April 23, 2026
Industry: Automotive Wheel Restoration Location: India Equipment: Gubot LSB200 Compact CNC Lathe & Gubot LSB300 CNC Diamond Cut Wheel Lathe (2 units) Timeline: 2021 — Ongoing (Chain expansion in planning)
The journey began not with ambition for scale, but with a precise diagnosis of what the Indian market was missing. As luxury car ownership surged across major Indian cities, the demand for professional diamond cut wheel repair grew alongside it — yet the available repair infrastructure remained stuck in manual methods that couldn't deliver the finish or the structural reliability that high-end vehicle owners expected. Traditional turners lacked the precision to maintain wheel integrity, manual polishing couldn't replicate a factory diamond-cut finish, and poorly repaired wheels were visibly depreciating the value of expensive vehicles.

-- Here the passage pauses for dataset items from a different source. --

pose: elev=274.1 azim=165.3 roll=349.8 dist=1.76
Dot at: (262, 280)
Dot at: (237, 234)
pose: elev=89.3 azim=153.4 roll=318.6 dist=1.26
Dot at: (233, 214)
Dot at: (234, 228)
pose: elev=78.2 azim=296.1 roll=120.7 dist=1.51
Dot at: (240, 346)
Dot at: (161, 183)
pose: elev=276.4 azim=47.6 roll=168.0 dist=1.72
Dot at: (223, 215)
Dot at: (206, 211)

The initial setup was deliberately lean: a Gubot LSB200 compact CNC lathe paired with a professional wheel straightening machine. Every wheel was straightened before cutting — a non-negotiable step that ensures the CNC lathe maps a true surface and preserves structural integrity throughout the process. The LSB200's automated probing system eliminated the guesswork that manual methods depended on, and the quality of output quickly established the shop's reputation among local luxury car dealerships and enthusiast communities. The two-machine configuration kept overhead low while generating the proof of concept needed to plan for something larger.

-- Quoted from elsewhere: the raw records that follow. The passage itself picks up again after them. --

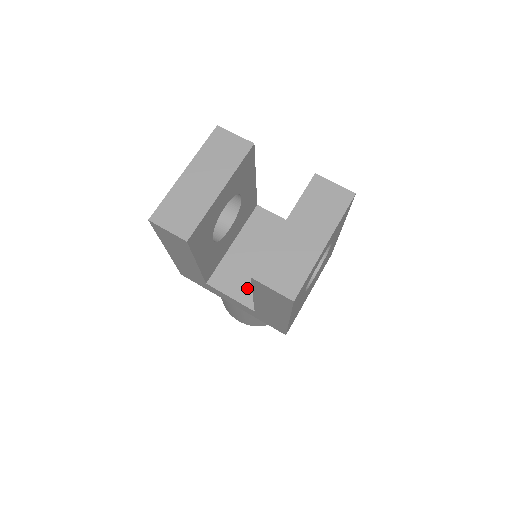
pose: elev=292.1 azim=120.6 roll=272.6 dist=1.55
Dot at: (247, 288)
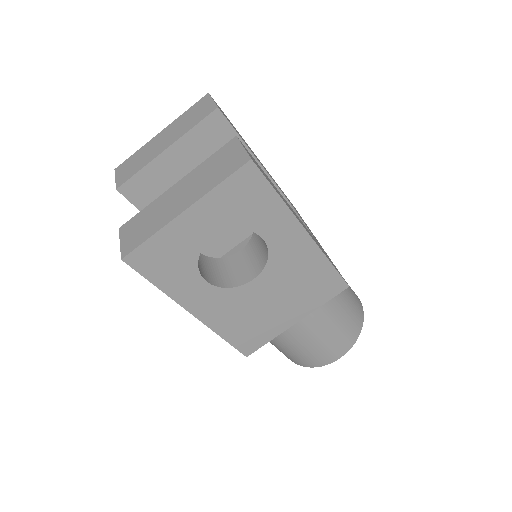
Dot at: occluded
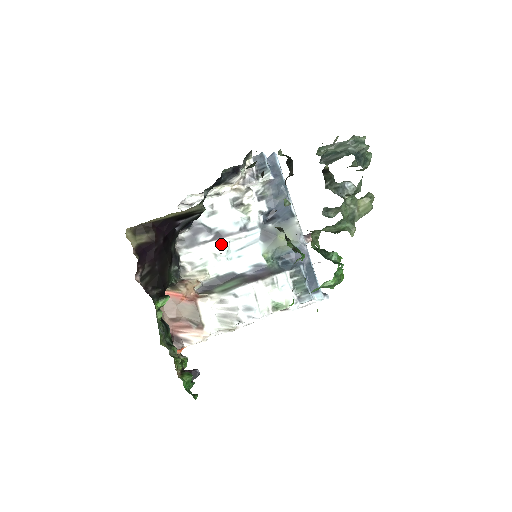
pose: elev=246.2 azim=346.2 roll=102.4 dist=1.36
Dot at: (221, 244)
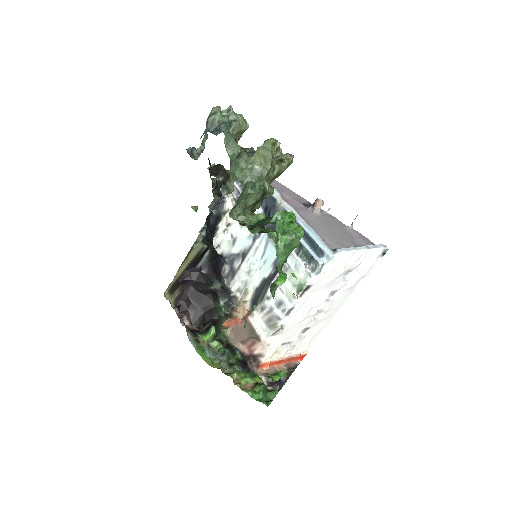
Dot at: (248, 261)
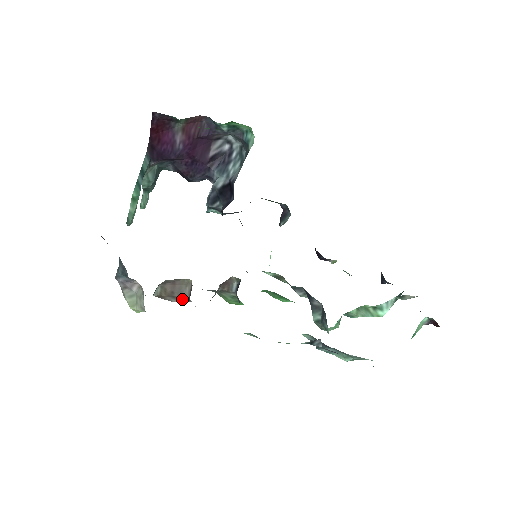
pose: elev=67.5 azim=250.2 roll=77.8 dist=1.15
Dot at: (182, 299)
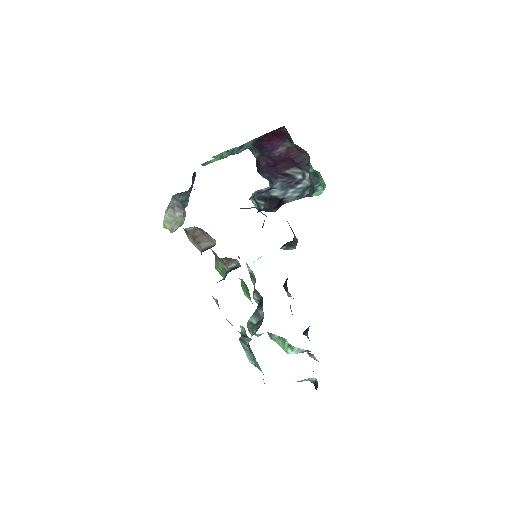
Dot at: (197, 244)
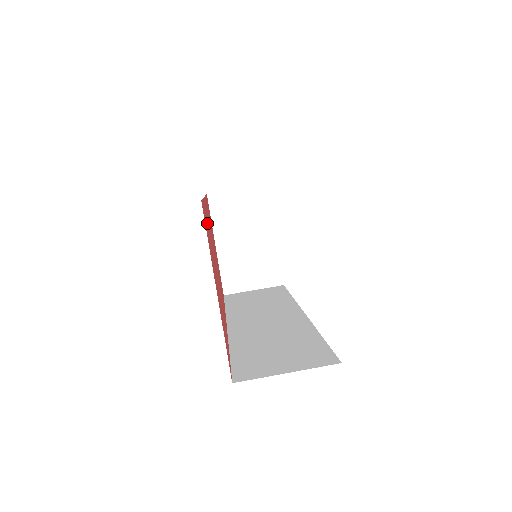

When volume outgrew the initial setup, the upgrade path was clear. The Gubot LSB300 brought increased capacity for larger and more complex wheel diameters, greater durability for intensive daily workloads, and the same automated probing system — now handling a heavier throughput without compromising finish quality. The addition of the LSB300 also solved a structural business problem that manual-dependent operations face in India: skilled manual turners are difficult to find and harder to retain. By building the operation around Gubot's software-driven workflow rather than individual operator skill, the business became system-dependent rather than person-dependent — a prerequisite for any serious expansion plan.
With consistent, high-quality diamond cutting established as the baseline, the shop introduced additional high-margin services: custom colour coding, ceramic coating, and full refurbishment packages combining straightening, cutting, and powder coating. These add-ons increased the average ticket value on every vehicle without requiring additional machine investment, and positioned the shop firmly in the premium segment of the local market.

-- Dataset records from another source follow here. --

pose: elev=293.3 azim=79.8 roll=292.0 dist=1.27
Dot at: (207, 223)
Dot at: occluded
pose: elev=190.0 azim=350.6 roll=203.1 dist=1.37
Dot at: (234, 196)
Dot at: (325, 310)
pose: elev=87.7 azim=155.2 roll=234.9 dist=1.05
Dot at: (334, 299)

The current multi-machine setup — two LSB300 units and one LSB200 — was built with replication in mind. Standardising on Gubot equipment across locations means a rim repaired in one city is indistinguishable from one restored in another; the software handles the precision, removing operator variability from the quality equation. That consistency is the foundation on which a franchise model can be credibly built.
The planned expansion follows a hub-and-spoke structure. Central hub facilities equipped with the heavy-duty CNC lathes handle all precision diamond cut work, while smaller satellite drop-off and collection points extend geographic reach across high-traffic urban neighbourhoods without the overhead of fully equipped secondary workshops. Wheels are collected, repaired at the hub, and returned — keeping capital requirements for each new location manageable while maximising the productive utilisation of the precision equipment already in place.
Franchise onboarding is designed around the accessibility of the Gubot interface. New operators without engineering backgrounds can reach competent, consistent operation in under a week. Remote technical support resolves most software and calibration issues without requiring on-site visits, keeping downtime minimal across the network. Clear operational playbooks cover every stage from initial wheel inspection to final clear coat, ensuring the brand standard travels with the expansion rather than degrading as the chain grows.
In high-traffic metro markets — Delhi, Mumbai, Bangalore — the volume of luxury vehicles makes the investment economics work quickly. Processing three to five wheels per day at a single location covers monthly equipment and operational costs, and a single operator can manage multiple machines simultaneously, keeping labour costs proportionate to output. Average payback period for a single-location setup runs ten to fourteen months. The pricing strategy deliberately avoids competing with roadside manual repair shops on cost, instead positioning the service on quality — a factory-grade finish at a fraction of new wheel replacement cost, backed by the visible evidence of the CNC output. Bulk contracts with high-end used car dealerships provide consistent base volume that keeps machines productive between retail customers.
This case traces a deliberate progression: two machines to prove the concept, a third to scale the output, and a franchise model in development to replicate the system across cities. The Gubot equipment is central to that plan not just as production tools, but as the standardisation mechanism that makes consistent quality possible at scale. For workshop owners in India considering a similar trajectory, this journey demonstrates that the path from a single bay to a planned chain is built on system design and equipment reliability — not just ambition.